Octavianus Dwi Sutrisno    •    Senin, 26 Sep 2016 13:38 WIB
banjir bandang garut
20 Masih Hilang, 34 Meninggal Akibat Banjir Garut
Petugas TNI mencari korban bencana banjir bandang usai meluapnya aliran sungai Cimanuk di Lapangparis, Tarogong Kidul, Kabupaten Garut, Jabar, Sabtu (24/9/2016).

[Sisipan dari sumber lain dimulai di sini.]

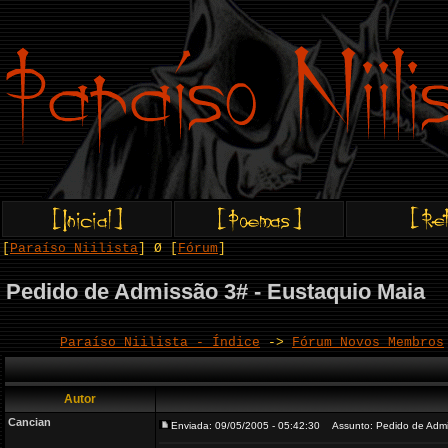
[
Paraíso Niilista
] Ø [
Fórum
]
Pedido de Admissão 3# - Eustaquio Maia
Paraíso Niilista - Índice
->
Fórum Novos Membros
Autor
Cancian
Enviada: 09/05/2005 - 05:42:30
Assunto: Pedido de Admis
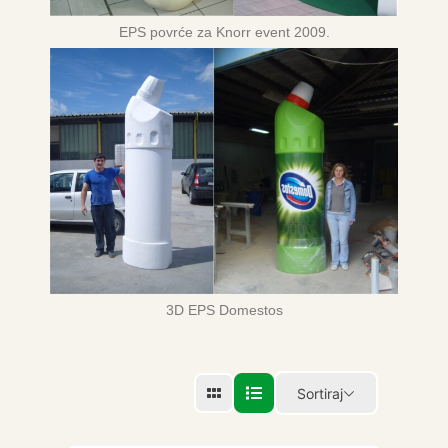
EPS povrće za Knorr event 2009.
3D EPS Domestos
Sortiraj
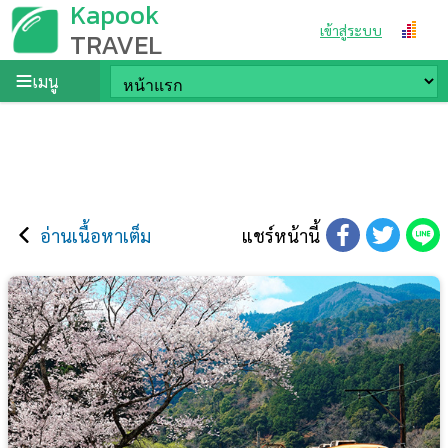
Kapook
เข้าสู่ระบบ
TRAVEL
เมนู
อ่านเนื้อหาเต็ม
แชร์หน้านี้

Foto: Antara/Wahyu Putro

Metrotvnews.com, Bandung: Koordinator dan Humas Protokoler, Kantor Badan SAR Nasional (Basarnas) Bandung, Joshua Banjarnahor, mengatakan hingga hari kelima usai banjir bandang di Garut, Jawa Barat, terdata ada 34 jenazah yang ditemukan.

"Tiga di antaranya belum teridentifikasi apakah meninggal karena banjir bandang atau bukan," kata Joshua saat dihubungi Metrotvnews.com, Senin (26/9/2016).

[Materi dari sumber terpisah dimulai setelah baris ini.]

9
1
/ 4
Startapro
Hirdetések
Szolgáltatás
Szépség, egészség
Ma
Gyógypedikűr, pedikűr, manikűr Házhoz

Joshua menuturkan pencarian masih terus dilakukan petugas gabungan dari TNI, Polri, relawan, BPBD, dan SAR. Masih ada 20 orang yang dinyatakan hilang.

Petugas gabungan membagi tiga sektor pencarian korban, yakni Sektor Lapangan Paris, Sektor Waduk Jati Gede, dan Sektor Bendungan Copong.

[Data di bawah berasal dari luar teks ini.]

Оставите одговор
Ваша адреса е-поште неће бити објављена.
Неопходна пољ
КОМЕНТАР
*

"Ada delapan alat berat yang kita gunakan hari ini, yaitu Escavator Spider milik Basarnas, alat berat milik Zipur, dua unit alat berat milik Bina Marga, alat berat milik Kodim 0611 Garut, dua unit alat berat milik TNI AD, dan alat berat milik BBWS Cirebon," kata dia.

Sedangkan untuk kendaraan operasional dan peralatan pendukung lainnya, ada satu truk Angkut ATV, satu truk personil, dua rescue compartment, satu rescue D-Max, satu commob, dua ATV, palsar ekstrikasi, empat LCR, serta alat komunikasi.

Dandim 0611 Garut, Letkol Arm Setyohani Susanto, mengatakan fokus utama hari ini adalah mencari korban hilang.

Rencananya, area pencarian akan diperluas ke beberapa daerah yang disinyalir jadi lokasi hanyutnya para korban. Selain itu, pembersihan puing-puing sisa bencana juga akan dilakukan.

"Karena sudah memasuki hari kelima, sehingga perlu penanganan lebih serius. Kami harus memperhitungkan potensi kemungkinan terhadap penyakit. Kita perlu betul-betul fokus menyingkirkan puing-puing akibat bencana," paparnya.

Setyohani mengatakan tim medis akan dikerahkan lebih banyak. Tenaga psikiater juga akan dilibatkan untuk menghilangkan trauma bagi korban, terutama anak-anak.